A Nonpremixed Annular Jet Vortex Chamber Reactor for Methane Pyrolysis under Oxygen-Enriched Conditions

A novel high-swirl reactor ANJEVOC-CP (annular jet vortex chamber for combustion pyrolysis) was designed for producing high-value chemicals such as alkynes and olefins from natural gas. In such a single-stage nonpremixed combustion pyrolysis process, methane and oxygen streams are spirally conveyed into the ANJEVOC-CP burner creating high-swirl annular jets around an internal recirculation zone, leading to a compact nonpremixed fuel-rich flame for methane pyrolysis. Computational fluid dynamics (CFD) simulations of this reactor concept indicate the potential for high alkyne yield due to the rapid mixing of combustion products with CH4 under a broad range of operating conditions; and this was experimentally verified in a lab-scale reactor under a subset of conditions (enriched oxygen concentration from 21% to 60% by volume and equivalence ratio from 1.28 to 2.4).
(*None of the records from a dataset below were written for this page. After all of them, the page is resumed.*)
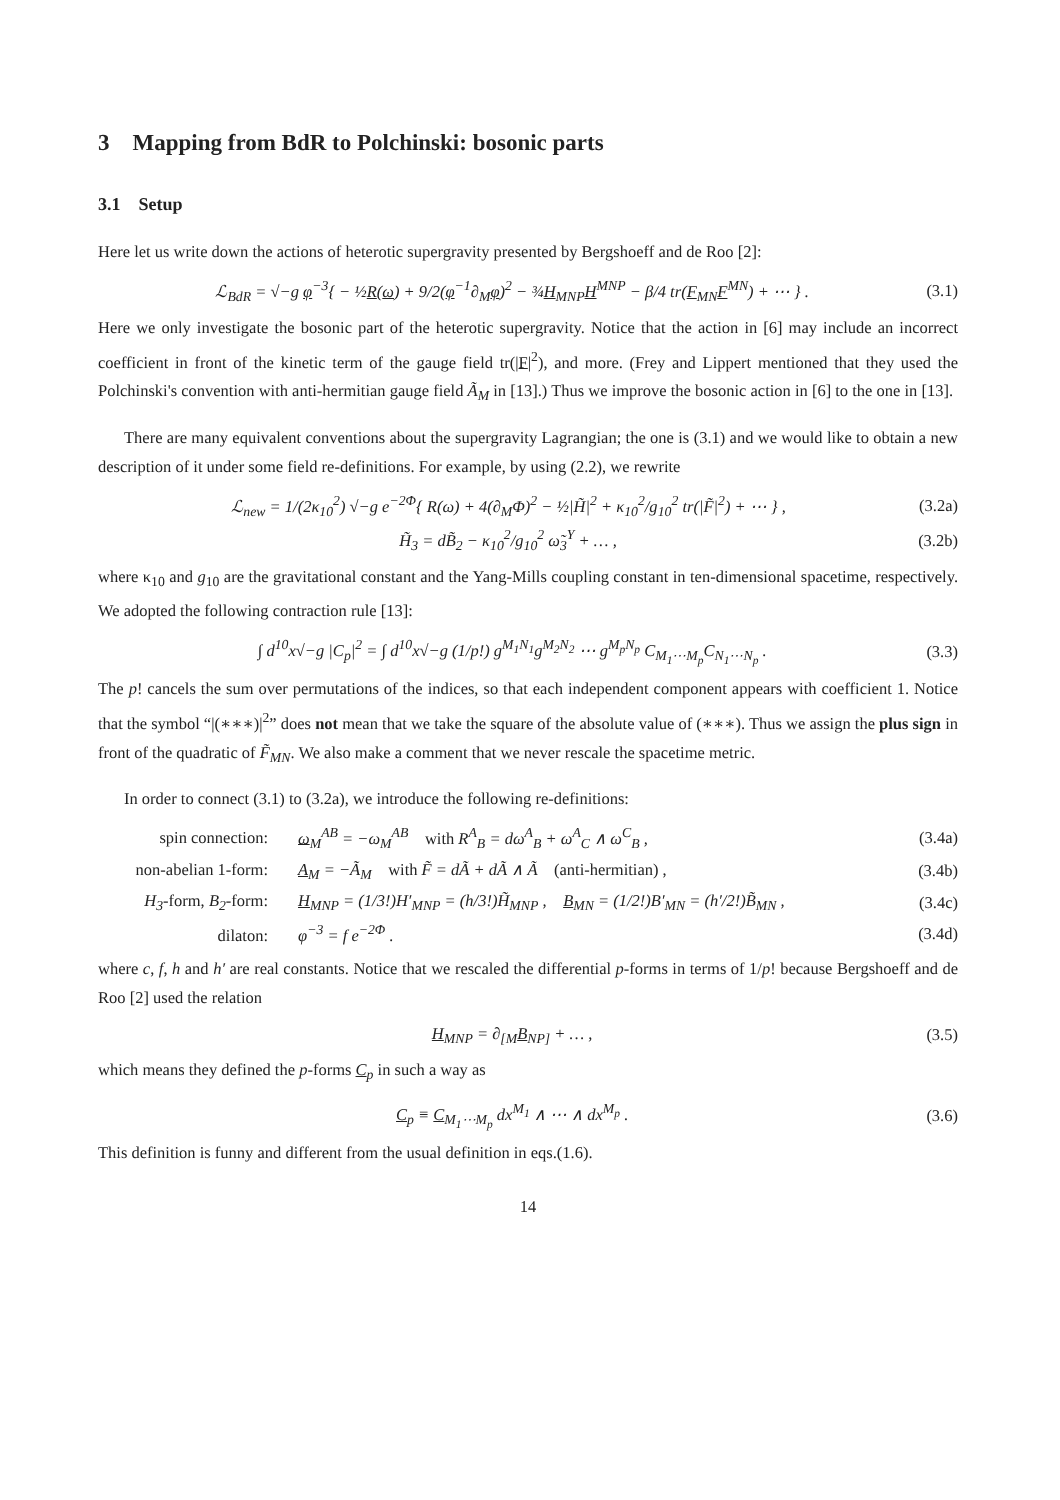3 Mapping from BdR to Polchinski: bosonic parts
3.1 Setup
Here let us write down the actions of heterotic supergravity presented by Bergshoeff and de Roo [2]:
ℒ<sub>BdR</sub> = √−g φ<sup>−3</sup>{ − ½R(ω) + 9/2(φ<sup>−1</sup>∂<sub>M</sub>φ)<sup>2</sup> − ¾H<sub>MNP</sub>H<sup>MNP</sup> − β/4 tr(F<sub>MN</sub>F<sup>MN</sup>) + ⋯ } . (3.1)
Here we only investigate the bosonic part of the heterotic supergravity. Notice that the action in [6] may include an incorrect coefficient in front of the kinetic term of the gauge field tr(|F|<sup>2</sup>), and more. (Frey and Lippert mentioned that they used the Polchinski's convention with anti-hermitian gauge field Ã<sub>M</sub> in [13].) Thus we improve the bosonic action in [6] to the one in [13].
There are many equivalent conventions about the supergravity Lagrangian; the one is (3.1) and we would like to obtain a new description of it under some field re-definitions. For example, by using (2.2), we rewrite
ℒ<sub>new</sub> = 1/(2κ<sub>10</sub><sup>2</sup>) √−g e<sup>−2Φ</sup>{ R(ω) + 4(∂<sub>M</sub>Φ)<sup>2</sup> − ½|H̃|<sup>2</sup> + κ<sub>10</sub><sup>2</sup>/g<sub>10</sub><sup>2</sup> tr(|F̃|<sup>2</sup>) + ⋯ } , (3.2a)
H̃<sub>3</sub> = dB̃<sub>2</sub> − κ<sub>10</sub><sup>2</sup>/g<sub>10</sub><sup>2</sup> ω̃<sub>3</sub><sup>Y</sup> + … , (3.2b)
where κ<sub>10</sub> and g<sub>10</sub> are the gravitational constant and the Yang-Mills coupling constant in ten-dimensional spacetime, respectively. We adopted the following contraction rule [13]:
∫ d<sup>10</sup>x√−g |C<sub>p</sub>|<sup>2</sup> = ∫ d<sup>10</sup>x√−g (1/p!) g<sup>M<sub>1</sub>N<sub>1</sub></sup>g<sup>M<sub>2</sub>N<sub>2</sub></sup> ⋯ g<sup>M<sub>p</sub>N<sub>p</sub></sup> C<sub>M<sub>1</sub>⋯M<sub>p</sub></sub>C<sub>N<sub>1</sub>⋯N<sub>p</sub></sub> . (3.3)
The p! cancels the sum over permutations of the indices, so that each independent component appears with coefficient 1. Notice that the symbol “|(∗∗∗)|<sup>2</sup>” does not mean that we take the square of the absolute value of (∗∗∗). Thus we assign the plus sign in front of the quadratic of F̃<sub>MN</sub>. We also make a comment that we never rescale the spacetime metric.
In order to connect (3.1) to (3.2a), we introduce the following re-definitions:
spin connection: ω<sub>M</sub><sup>AB</sup> = −ω<sub>M</sub><sup>AB</sup> with R<sup>A</sup><sub>B</sub> = dω<sup>A</sup><sub>B</sub> + ω<sup>A</sup><sub>C</sub> ∧ ω<sup>C</sup><sub>B</sub> , (3.4a)
non-abelian 1-form: A<sub>M</sub> = −Ã<sub>M</sub> with F̃ = dÃ + dÃ ∧ Ã (anti-hermitian) , (3.4b)
H<sub>3</sub>-form, B<sub>2</sub>-form: H<sub>MNP</sub> = (1/3!)H′<sub>MNP</sub> = (h/3!)H̃<sub>MNP</sub> , B<sub>MN</sub> = (1/2!)B′<sub>MN</sub> = (h′/2!)B̃<sub>MN</sub> , (3.4c)
dilaton: φ<sup>−3</sup> = f e<sup>−2Φ</sup> . (3.4d)
where c, f, h and h′ are real constants. Notice that we rescaled the differential p-forms in terms of 1/p! because Bergshoeff and de Roo [2] used the relation
H<sub>MNP</sub> = ∂<sub>[M</sub>B<sub>NP]</sub> + … , (3.5)
which means they defined the p-forms C<sub>p</sub> in such a way as
C<sub>p</sub> ≡ C<sub>M<sub>1</sub>⋯M<sub>p</sub></sub> dx<sup>M<sub>1</sub></sup> ∧ ⋯ ∧ dx<sup>M<sub>p</sub></sup> . (3.6)
This definition is funny and different from the usual definition in eqs.(1.6).
14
The experimental studies showed 10.4 mol % carbon-based overall acetylene yield with up to 60% enriched oxygen molar concentration in the oxidizer stream in the lab-scale experiment. The CFD simulation predictions of the fluid flow and reactor performance are in reasonable agreement with the experimental observations and provided complementary insights into the respective roles of high swirl, species and thermal transport, and reaction kinetics that contribute to the high performance. Using a reduced GRI-Mech 3.0 and a modified GRI mechanism, the model predicted 20-25% overall acetylene yield at the same scale with higher enriched oxygen concentration. Considering the fact that excessive heat loss due to the high surface-area-to-volume ratio in the small lab-scale prototype with inert gas dilution could degrade performance, ANJEVOC-CP is a promising methane conversion technology for acetylene production and deserves further investigation at larger scales.